Wichita man found guilty of stabbing twins, one fatally, in fight over parking space
A Wichita father charged with fatally stabbing an unarmed 22-year-old woman and injuring her twin sister during a fight over a parking spot at their south-side apartment complex more than six years ago has been found guilty at trial of second-degree reckless murder and aggravated battery, according to Sedgwick County District Attorney’s Office spokesman John Waller.
A Sedgwick County jury handed down the convictions Friday against 44-year-old Seth R. Collins in the April 30, 2016, stabbings of twins Shayla and Kayla Brown, Waller said. He is scheduled for sentencing on Oct. 14.
The verdict caps a series of district and appellate court rulings that first threw out then later reinstated Collins’ charges after he claimed immunity under the state’s Stand Your Ground law.
Collins stabbed the women following a confrontation over a parking space at Falcon Pointe Apartments, 4244 S. Hydraulic in Wichita. Authorities have said Collins tried to pull in a parking space after taking his daughters out for ice cream but couldn’t do it safely because Shayla Brown was standing there, talking to a friend in a car in an adjacent stall.

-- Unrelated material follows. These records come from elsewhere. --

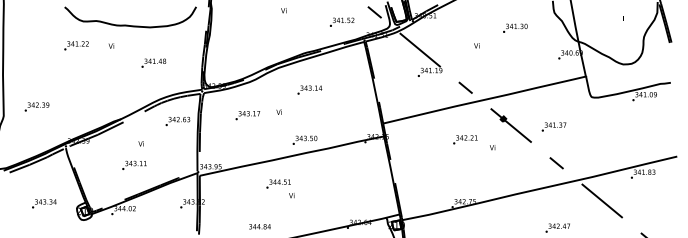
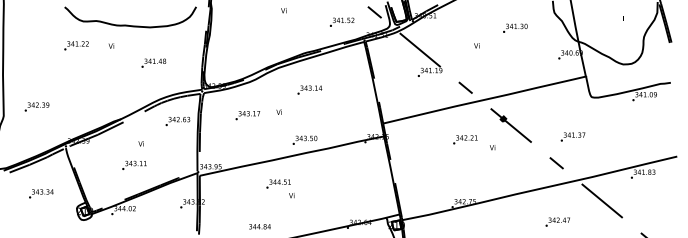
text at (553, 126) position: (553, 126) -> (572, 136)
text at (44, 203) position: (44, 203) -> (41, 193)
text at (557, 227) position: (557, 227) -> (557, 221)
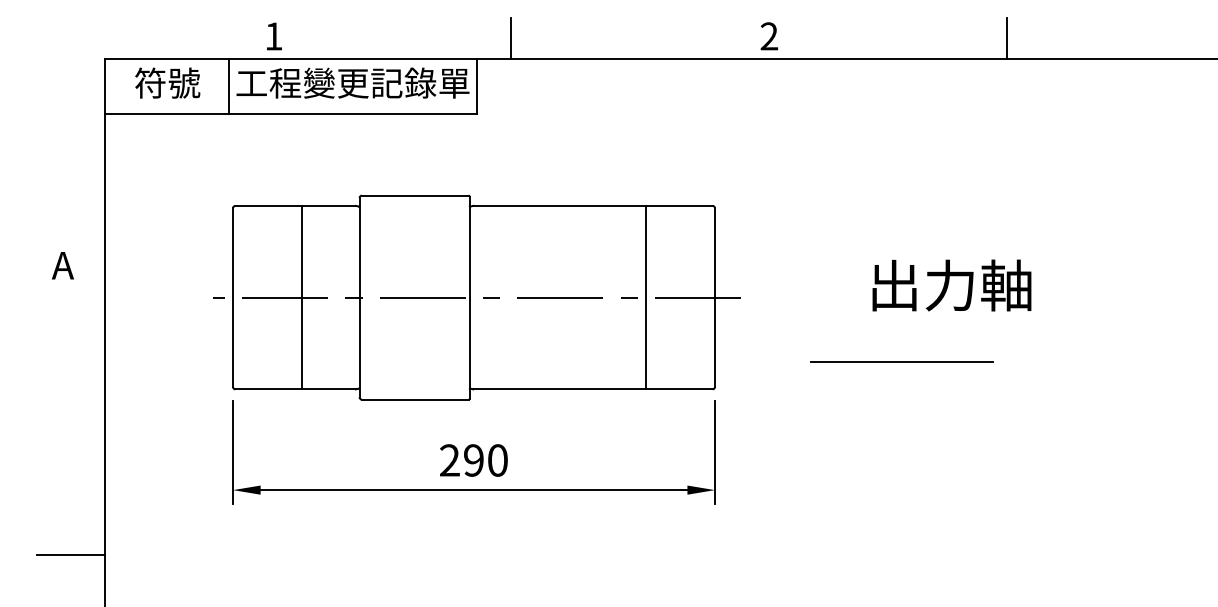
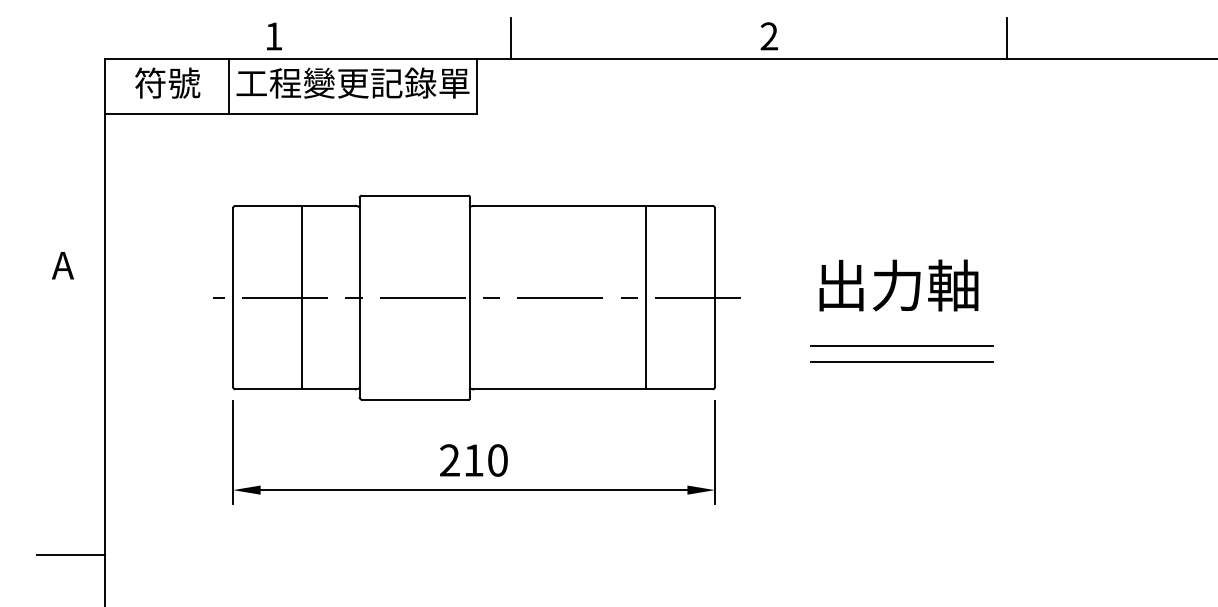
text at (951, 285) position: (951, 285) -> (898, 285)
line at (901, 345): none -> present
text at (473, 460): 290 -> 210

Court records say Collins “got into a verbal argument” with the women “that included an exchange of racial and other insults” after he “made negative comments and drove away.”
He ultimately parked in another space but got into a fistfight with the women as he and his daughters walked to their building, the records say.
The fight turned fatal when Collins, about 10 minutes after retreating to his apartment, discovered he had lost his eyeglasses in the fight and went back outside to retrieve them.
He stabbed the twins during a quarrel on a second-floor stairway landing after the women and their mother followed him back into the building. According to court records, Shayla Brown pulled on Collins’ shirt after he pulled a pocket knife with a nearly 4-inch blade, causing all four to fall down the stairs.
Shayla Brown was stabbed in the arm. Her sister, Kayla, received a fatal knife wound to her neck.
After prosecutors filed charges in 2016, Collins claimed immunity under a Kansas law that allows a person who is attacked to use deadly force to protect themselves from death or great bodily harm. A Sedgwick County District Court judge sided with Collins and threw out the case in May of 2017.
But the Kansas Court of Appeals overturned the ruling the next year, saying Collins might have been “looking for a fight” and “a chance to pull out the knife” when he went back outside after the first confrontation. A jury, not a judge, should decide whether deadly force was justified, the ruling says.
The Kansas Supreme Court affirmed the appellate court decision remanding the case in 2020.